> EXERCISE DIRECTIONS
The answer is the set of lines that include "devguides", copied from the data below.

Pictures paired with source code
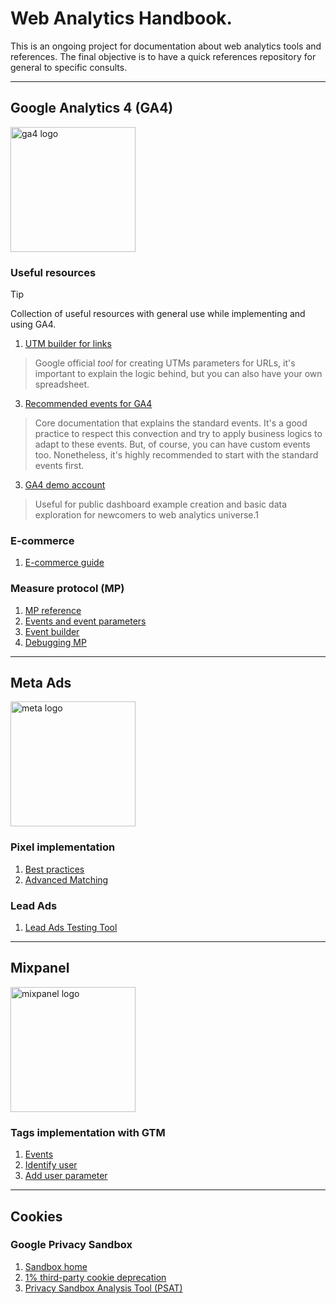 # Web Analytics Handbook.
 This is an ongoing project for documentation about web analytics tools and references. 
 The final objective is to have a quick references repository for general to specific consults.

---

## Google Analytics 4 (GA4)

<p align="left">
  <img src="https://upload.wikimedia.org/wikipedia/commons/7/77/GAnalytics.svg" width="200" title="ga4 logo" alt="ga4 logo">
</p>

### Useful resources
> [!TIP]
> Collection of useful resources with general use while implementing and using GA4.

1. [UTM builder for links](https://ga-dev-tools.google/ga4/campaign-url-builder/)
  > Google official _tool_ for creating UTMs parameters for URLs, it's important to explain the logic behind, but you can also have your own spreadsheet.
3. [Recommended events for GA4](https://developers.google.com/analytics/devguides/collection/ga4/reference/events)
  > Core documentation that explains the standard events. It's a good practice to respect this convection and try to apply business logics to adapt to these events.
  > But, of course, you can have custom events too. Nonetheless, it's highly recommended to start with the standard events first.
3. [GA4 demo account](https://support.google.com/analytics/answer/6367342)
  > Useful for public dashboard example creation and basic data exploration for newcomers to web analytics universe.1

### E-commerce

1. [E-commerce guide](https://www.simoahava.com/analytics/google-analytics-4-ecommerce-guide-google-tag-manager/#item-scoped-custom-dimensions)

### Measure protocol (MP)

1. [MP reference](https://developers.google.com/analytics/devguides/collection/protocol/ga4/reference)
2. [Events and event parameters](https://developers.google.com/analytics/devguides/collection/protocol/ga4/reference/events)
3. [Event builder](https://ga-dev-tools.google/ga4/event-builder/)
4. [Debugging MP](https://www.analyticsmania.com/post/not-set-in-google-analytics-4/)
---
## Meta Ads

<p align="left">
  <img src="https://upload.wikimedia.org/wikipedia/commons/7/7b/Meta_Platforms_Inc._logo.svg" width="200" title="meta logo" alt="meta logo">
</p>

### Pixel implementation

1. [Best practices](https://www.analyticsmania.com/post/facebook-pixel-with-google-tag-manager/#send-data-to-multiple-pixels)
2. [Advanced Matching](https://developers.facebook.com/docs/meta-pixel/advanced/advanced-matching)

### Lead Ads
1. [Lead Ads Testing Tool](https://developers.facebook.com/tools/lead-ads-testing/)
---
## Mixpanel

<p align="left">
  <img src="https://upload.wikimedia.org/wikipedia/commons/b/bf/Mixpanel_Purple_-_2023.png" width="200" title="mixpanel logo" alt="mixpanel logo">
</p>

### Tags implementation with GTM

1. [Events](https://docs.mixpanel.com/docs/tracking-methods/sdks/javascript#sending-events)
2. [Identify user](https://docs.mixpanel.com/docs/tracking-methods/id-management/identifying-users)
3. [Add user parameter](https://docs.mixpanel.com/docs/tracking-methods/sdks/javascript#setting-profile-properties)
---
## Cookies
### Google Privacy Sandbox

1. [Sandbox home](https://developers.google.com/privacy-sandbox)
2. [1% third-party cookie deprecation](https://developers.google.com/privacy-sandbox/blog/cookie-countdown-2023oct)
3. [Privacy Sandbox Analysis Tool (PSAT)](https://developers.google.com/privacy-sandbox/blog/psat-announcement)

...

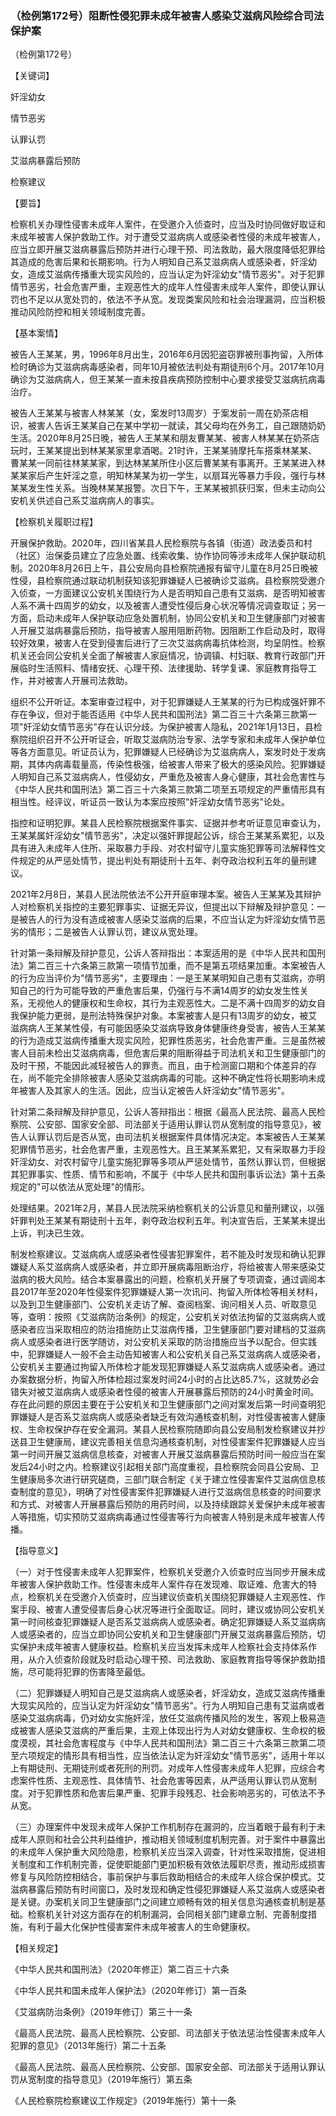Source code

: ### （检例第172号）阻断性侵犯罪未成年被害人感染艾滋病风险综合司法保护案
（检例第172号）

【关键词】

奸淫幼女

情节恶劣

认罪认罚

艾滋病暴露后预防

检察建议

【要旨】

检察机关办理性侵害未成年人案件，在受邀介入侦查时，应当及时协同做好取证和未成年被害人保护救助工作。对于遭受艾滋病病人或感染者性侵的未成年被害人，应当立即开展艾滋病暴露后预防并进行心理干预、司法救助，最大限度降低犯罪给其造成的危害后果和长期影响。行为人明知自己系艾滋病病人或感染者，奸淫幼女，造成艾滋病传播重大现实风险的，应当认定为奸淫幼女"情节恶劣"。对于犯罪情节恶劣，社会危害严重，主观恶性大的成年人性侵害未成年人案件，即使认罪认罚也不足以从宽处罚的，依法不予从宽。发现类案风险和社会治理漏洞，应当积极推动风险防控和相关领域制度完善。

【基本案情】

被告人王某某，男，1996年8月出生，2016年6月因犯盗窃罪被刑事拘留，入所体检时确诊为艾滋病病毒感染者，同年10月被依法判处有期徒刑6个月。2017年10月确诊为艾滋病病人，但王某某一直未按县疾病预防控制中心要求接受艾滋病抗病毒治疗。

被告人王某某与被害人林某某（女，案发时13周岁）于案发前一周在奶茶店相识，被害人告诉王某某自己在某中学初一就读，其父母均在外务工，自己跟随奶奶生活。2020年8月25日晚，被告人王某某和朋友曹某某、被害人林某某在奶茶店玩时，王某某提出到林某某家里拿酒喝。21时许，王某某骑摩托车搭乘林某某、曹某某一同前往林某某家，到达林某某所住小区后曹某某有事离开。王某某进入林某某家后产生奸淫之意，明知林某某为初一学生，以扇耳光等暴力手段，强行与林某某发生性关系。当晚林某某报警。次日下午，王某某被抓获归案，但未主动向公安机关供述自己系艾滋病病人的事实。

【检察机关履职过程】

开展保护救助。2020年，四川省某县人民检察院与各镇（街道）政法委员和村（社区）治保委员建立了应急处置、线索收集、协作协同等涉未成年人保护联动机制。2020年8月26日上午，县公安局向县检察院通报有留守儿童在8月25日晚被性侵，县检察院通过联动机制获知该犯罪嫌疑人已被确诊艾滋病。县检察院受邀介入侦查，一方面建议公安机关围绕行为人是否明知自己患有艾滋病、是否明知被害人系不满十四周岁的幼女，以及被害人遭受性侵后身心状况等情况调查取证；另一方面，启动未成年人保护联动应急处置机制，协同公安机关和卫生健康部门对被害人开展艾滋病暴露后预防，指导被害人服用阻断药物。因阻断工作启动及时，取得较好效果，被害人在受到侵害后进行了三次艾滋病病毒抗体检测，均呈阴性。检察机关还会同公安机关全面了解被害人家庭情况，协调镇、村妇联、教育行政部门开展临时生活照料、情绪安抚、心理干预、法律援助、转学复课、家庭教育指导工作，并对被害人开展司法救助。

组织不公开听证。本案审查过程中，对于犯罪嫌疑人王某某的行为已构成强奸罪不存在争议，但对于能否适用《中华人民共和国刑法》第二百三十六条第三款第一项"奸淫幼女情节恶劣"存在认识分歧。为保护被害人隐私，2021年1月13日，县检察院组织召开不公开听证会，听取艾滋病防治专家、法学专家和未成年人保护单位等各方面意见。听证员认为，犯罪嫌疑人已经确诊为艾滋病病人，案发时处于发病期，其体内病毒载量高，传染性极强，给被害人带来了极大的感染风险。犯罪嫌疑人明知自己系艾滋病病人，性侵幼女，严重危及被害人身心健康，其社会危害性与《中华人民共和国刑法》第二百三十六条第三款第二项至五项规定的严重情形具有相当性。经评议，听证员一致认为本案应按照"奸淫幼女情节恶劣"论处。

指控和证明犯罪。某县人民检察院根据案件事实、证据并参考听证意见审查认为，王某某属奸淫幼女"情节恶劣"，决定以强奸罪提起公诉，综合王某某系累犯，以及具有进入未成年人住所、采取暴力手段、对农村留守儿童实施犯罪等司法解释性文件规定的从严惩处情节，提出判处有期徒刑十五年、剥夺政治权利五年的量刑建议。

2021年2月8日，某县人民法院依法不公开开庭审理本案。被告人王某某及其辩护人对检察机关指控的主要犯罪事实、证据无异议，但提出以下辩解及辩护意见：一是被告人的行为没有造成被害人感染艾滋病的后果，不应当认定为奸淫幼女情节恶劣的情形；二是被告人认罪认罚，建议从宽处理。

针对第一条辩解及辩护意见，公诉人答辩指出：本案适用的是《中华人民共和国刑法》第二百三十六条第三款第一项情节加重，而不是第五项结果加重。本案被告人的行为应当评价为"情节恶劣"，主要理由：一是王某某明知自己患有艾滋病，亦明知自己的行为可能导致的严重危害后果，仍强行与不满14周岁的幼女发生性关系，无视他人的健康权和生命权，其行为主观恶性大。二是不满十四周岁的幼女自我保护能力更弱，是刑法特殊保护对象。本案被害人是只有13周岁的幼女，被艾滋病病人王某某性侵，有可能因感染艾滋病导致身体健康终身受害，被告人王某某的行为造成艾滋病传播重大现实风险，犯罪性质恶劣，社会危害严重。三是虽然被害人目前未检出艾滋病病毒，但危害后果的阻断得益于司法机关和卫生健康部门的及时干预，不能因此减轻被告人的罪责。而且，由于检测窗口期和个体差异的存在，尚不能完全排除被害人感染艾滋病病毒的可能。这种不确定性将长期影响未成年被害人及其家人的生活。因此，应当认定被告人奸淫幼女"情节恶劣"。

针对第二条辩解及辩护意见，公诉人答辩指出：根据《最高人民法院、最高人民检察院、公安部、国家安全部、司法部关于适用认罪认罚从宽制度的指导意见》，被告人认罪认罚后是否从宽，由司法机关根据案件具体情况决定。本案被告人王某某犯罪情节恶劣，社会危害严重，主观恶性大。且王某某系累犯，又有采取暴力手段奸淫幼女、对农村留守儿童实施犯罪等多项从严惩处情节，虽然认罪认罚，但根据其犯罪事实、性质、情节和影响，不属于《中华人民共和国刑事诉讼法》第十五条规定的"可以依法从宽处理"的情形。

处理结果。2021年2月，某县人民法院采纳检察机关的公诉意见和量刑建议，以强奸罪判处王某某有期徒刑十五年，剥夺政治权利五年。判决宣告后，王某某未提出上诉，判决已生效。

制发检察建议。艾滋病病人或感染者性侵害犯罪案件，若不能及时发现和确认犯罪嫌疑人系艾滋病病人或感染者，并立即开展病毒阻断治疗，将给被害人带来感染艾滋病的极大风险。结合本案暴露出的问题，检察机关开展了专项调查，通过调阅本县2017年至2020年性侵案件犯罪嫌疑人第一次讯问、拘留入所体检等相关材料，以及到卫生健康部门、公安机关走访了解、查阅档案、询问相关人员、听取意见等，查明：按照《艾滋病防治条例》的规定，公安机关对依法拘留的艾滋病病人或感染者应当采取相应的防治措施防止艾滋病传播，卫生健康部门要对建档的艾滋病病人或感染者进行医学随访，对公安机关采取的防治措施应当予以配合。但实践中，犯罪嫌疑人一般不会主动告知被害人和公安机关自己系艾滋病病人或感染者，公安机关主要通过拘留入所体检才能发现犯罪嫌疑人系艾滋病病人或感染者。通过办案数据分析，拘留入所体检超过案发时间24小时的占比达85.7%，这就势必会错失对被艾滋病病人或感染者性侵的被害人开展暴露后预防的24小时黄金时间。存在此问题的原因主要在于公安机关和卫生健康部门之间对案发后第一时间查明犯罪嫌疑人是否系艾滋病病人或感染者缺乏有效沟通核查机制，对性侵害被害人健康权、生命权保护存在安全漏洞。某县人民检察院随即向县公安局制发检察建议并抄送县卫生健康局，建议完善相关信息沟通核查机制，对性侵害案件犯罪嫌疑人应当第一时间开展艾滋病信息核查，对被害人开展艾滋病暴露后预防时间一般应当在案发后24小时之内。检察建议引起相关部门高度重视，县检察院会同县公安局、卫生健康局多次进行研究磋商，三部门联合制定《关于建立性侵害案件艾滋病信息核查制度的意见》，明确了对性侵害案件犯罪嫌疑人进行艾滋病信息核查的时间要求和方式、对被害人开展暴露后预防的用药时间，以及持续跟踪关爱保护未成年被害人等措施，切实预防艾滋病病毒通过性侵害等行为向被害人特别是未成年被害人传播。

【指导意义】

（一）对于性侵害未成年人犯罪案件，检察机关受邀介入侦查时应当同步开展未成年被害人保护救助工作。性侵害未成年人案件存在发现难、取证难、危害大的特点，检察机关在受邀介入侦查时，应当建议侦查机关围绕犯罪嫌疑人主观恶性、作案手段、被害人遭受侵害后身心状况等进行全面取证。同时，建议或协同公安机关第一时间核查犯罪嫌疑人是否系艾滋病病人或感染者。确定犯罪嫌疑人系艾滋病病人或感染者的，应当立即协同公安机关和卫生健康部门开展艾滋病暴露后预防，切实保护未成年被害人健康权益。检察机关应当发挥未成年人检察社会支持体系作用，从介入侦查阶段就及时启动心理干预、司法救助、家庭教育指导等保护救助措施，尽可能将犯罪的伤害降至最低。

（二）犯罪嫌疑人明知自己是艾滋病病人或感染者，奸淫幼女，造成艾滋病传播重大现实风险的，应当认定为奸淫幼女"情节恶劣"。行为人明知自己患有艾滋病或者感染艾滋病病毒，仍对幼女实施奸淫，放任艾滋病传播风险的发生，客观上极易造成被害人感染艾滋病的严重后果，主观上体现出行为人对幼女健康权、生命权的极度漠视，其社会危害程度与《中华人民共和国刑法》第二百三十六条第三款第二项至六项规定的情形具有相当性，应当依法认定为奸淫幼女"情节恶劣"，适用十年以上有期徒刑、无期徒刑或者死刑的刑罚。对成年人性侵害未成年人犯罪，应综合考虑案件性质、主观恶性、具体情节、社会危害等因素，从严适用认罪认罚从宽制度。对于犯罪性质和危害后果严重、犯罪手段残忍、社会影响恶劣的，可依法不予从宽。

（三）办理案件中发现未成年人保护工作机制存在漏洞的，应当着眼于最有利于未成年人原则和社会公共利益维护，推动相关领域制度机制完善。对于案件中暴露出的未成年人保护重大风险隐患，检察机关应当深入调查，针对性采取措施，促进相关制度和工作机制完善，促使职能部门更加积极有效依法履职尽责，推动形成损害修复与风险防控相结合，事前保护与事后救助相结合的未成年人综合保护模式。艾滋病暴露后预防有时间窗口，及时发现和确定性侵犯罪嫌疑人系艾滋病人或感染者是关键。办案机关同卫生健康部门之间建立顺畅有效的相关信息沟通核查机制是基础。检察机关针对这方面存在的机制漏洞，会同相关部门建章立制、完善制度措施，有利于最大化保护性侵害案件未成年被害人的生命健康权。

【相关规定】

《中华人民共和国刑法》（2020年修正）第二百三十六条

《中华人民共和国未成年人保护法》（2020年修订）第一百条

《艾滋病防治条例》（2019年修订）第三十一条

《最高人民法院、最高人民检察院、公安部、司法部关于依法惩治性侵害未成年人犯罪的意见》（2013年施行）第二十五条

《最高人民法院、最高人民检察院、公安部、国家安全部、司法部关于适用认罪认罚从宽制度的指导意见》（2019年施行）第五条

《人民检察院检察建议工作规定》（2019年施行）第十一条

> EXERCISE OUTPUT
3. [Recommended events for GA4](https://developers.google.com/analytics/devguides/collection/ga4/reference/events)
1. [MP reference](https://developers.google.com/analytics/devguides/collection/protocol/ga4/reference)
2. [Events and event parameters](https://developers.google.com/analytics/devguides/collection/protocol/ga4/reference/events)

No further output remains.